Data Handling
What Chief sees, what Chief stores, and what leaves your tenant.
Data Flow
You → Slack (your workspace)
→ Chief Socket Mode (TLS)
→ Chief agent host (DigitalOcean droplet, NYC3)
├── Convex (data layer, encrypted at rest)
└── Anthropic / OpenAI / Gemini (your API key)
→ Reply back to SlackThree external surfaces touch your data: Slack (where messages originate), Chief’s agent host (transient processing), and your LLM provider (your API key, your contract).
Where Data Lives
| Data class | Storage | Encryption |
|---|---|---|
| Slack thread context | Convex | At rest (AES-256), in transit (TLS) |
| Generated files | Convex blob storage | At rest (AES-256), in transit (TLS) |
| LLM API keys | Convex (ciphertext only) | AES-256-GCM application-layer + at-rest |
| Integration credentials | Convex (ciphertext only) | AES-256-GCM application-layer + at-rest |
| Usage records | Convex | At rest (AES-256), in transit (TLS) |
| Tool call traces | Convex (no parameter bodies by default) | At rest (AES-256) |
| Audit logs | Convex | At rest (AES-256), append-only |
What’s Sent to LLM Providers
When Chief makes an LLM call, the prompt includes:
- The current Slack thread (recent messages relevant to the request)
- Relevant memories from your tenant
- Your registered tools (names + signatures, not your data inside them)
- The user’s actual ask
The prompt does not include data from other tenants, your provider keys, or system credentials.

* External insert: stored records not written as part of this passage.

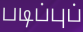
படிப்புப்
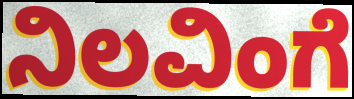
ನಿಲವಿಂಗೆ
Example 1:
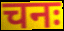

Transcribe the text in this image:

चनः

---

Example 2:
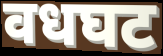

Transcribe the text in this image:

वधघट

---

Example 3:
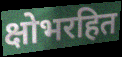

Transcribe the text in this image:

क्षोभरहित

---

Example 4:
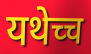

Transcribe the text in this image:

यथेच्च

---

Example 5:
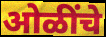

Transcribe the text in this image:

ओळींचे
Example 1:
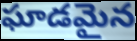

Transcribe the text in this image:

ఘాడమైన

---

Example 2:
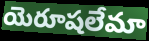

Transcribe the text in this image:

యెరూషలేమా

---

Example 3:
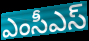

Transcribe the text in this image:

ఎంసీఎస్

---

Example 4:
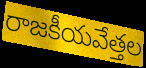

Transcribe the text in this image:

రాజకీయవేత్తల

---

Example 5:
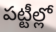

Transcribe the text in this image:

పట్టీల్లో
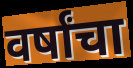
वर्षांचा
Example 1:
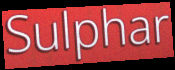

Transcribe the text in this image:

Sulphar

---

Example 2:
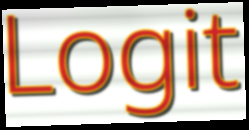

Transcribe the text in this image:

Logit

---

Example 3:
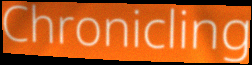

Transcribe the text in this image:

Chronicling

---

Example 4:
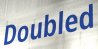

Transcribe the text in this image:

Doubled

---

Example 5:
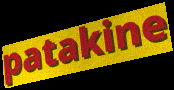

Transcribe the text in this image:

patakine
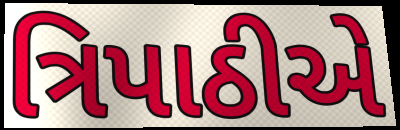
ત્રિપાઠીએ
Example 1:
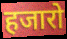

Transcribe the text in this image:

हजारो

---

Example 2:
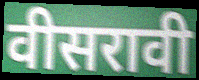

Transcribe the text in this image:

वीसरावी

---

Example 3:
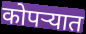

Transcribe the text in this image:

कोपर्‍यात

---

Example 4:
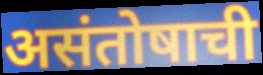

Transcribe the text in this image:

असंतोषाची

Your LLM provider’s data retention policy applies to that prompt traffic — see your Anthropic / OpenAI / Google contract. Chief uses your API key, so this is your contractual relationship, not Chief’s.
What’s Sent to Slack
Chief posts back only:
- Replies to threads addressed to it
- Files generated by tools (PDFs, sheets) when explicitly requested
- Status reactions on user messages
Chief never posts to channels it wasn’t invited to. Chief never DMs users it hasn’t been DMed by, except for one-time install greetings and admin alerts.
Logs
Chief logs:
- Tool call names and durations (no parameter bodies)
- Latency, error codes, retry counts
- Slack message IDs (not content) for debugging routing
Logs are kept for 30 days (Pro) or 1 year (Enterprise). Redacted logs may be inspected by Chief engineers for support and incident response only — never for product analytics.
What Goes Off-Tenant for Chief Engineering
- Aggregate usage stats (no tenant content)
- Error reports including stack traces (no tenant content unless you opt in)
- Diagnostic data from explicit support requests (only what you authorize)
We never use your data to train models. We never sell or share your data with third parties beyond the LLM provider you’ve chosen.